Boil orders are also an additional precaution some cities take to further disinfect a water main after it is first disinfected and installed. Brandt explained the main is not always stored in the most sanitary of environments.
“They may have been sitting in a pipe yard for a year and been exposed to the weather, and there might be dirt and dust in them,” Brandt said.
While dust and dirt can be washed off before installation, the type of contaminants the city is concerned about are invisible to the naked eye, specifically bacteria. Total coliform bacteria, while usually not harmful themselves, can be a warning sign of “bad” bacteria in the water supply, like E. Coli.
E. Coli-infected water can cause diarrhea, cramps, nausea, headaches, or other symptoms, when ingested. It may also be particularly harmful to infants, young children, the elderly, and people with severely compromised immune systems, according to the IDNR.
Boiling water is one of the most effective ways for residents to protect themselves from a bacterial infection because E. Coli cannot survive the boiling temperature of water, 212° F.
When the boil orders are in effect, water should be boiled for at least one minute before drinking, washing dishes, brushing teeth, washing fruits and vegetables, making ice and handwashing. Bottled water can also be used for the mentioned tasks. Water will not need to be boiled before showering, bathing or doing laundry. Boil orders will remain in effect for 48 hours after the boil order starts.
The city will periodically issue boil orders until the completion of the main replacement in July. The boil orders will be issued approximately once every two to three weeks, according to public works employee Tim Garrett. Citizens will be notified at least 24 hours in advance of the boil order. The city will inform the public about boil orders through these sources:
• KHAWK, 98.1 FM
• The North English Web site: http://showcase.netins.net/web/noreng
• The English Valleys School Web site: http://www.english-valleys.k12.ia.us/index.html
• The community EVents page: http://www.english-valleys.k12.ia.us/EVents/EVents.html
• North English Hotline – 319-664-2489 (CITY)
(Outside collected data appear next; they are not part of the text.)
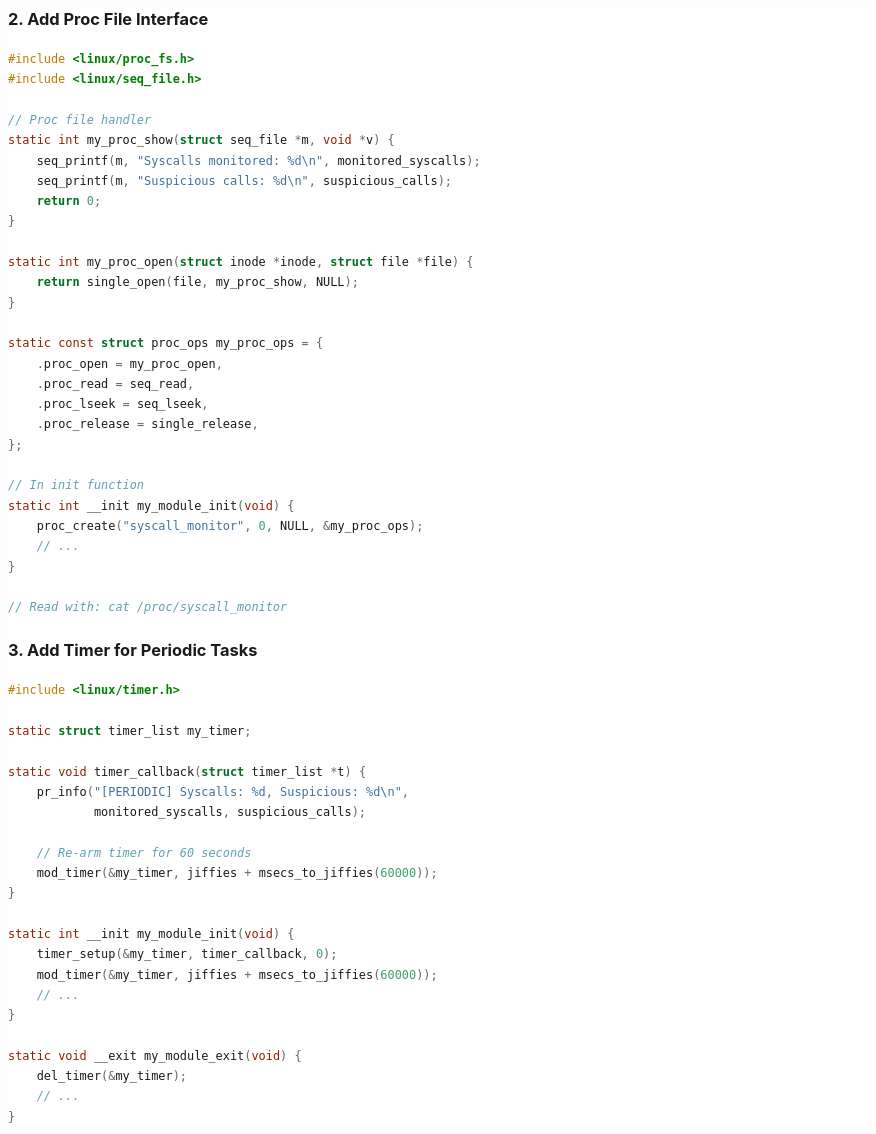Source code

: ### 2. Add Proc File Interface

```c
#include <linux/proc_fs.h>
#include <linux/seq_file.h>

// Proc file handler
static int my_proc_show(struct seq_file *m, void *v) {
    seq_printf(m, "Syscalls monitored: %d\n", monitored_syscalls);
    seq_printf(m, "Suspicious calls: %d\n", suspicious_calls);
    return 0;
}

static int my_proc_open(struct inode *inode, struct file *file) {
    return single_open(file, my_proc_show, NULL);
}

static const struct proc_ops my_proc_ops = {
    .proc_open = my_proc_open,
    .proc_read = seq_read,
    .proc_lseek = seq_lseek,
    .proc_release = single_release,
};

// In init function
static int __init my_module_init(void) {
    proc_create("syscall_monitor", 0, NULL, &my_proc_ops);
    // ...
}

// Read with: cat /proc/syscall_monitor
```

### 3. Add Timer for Periodic Tasks

```c
#include <linux/timer.h>

static struct timer_list my_timer;

static void timer_callback(struct timer_list *t) {
    pr_info("[PERIODIC] Syscalls: %d, Suspicious: %d\n", 
            monitored_syscalls, suspicious_calls);
    
    // Re-arm timer for 60 seconds
    mod_timer(&my_timer, jiffies + msecs_to_jiffies(60000));
}

static int __init my_module_init(void) {
    timer_setup(&my_timer, timer_callback, 0);
    mod_timer(&my_timer, jiffies + msecs_to_jiffies(60000));
    // ...
}

static void __exit my_module_exit(void) {
    del_timer(&my_timer);
    // ...
}
```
The boil orders will apply to all households, businesses, and institutions in North English.
Garrett emphasized the city’s monthly water samples have not tested positive for E. Coli or total coliform and that the city is issuing boil orders just in case of potential contamination.
“It’s not that the city or Volkens Excavation, Inc., has done anything wrong. It’s that there’s a chance of contamination, and with two schools and a care center, we’d prefer not to take that chance,” Garrett said.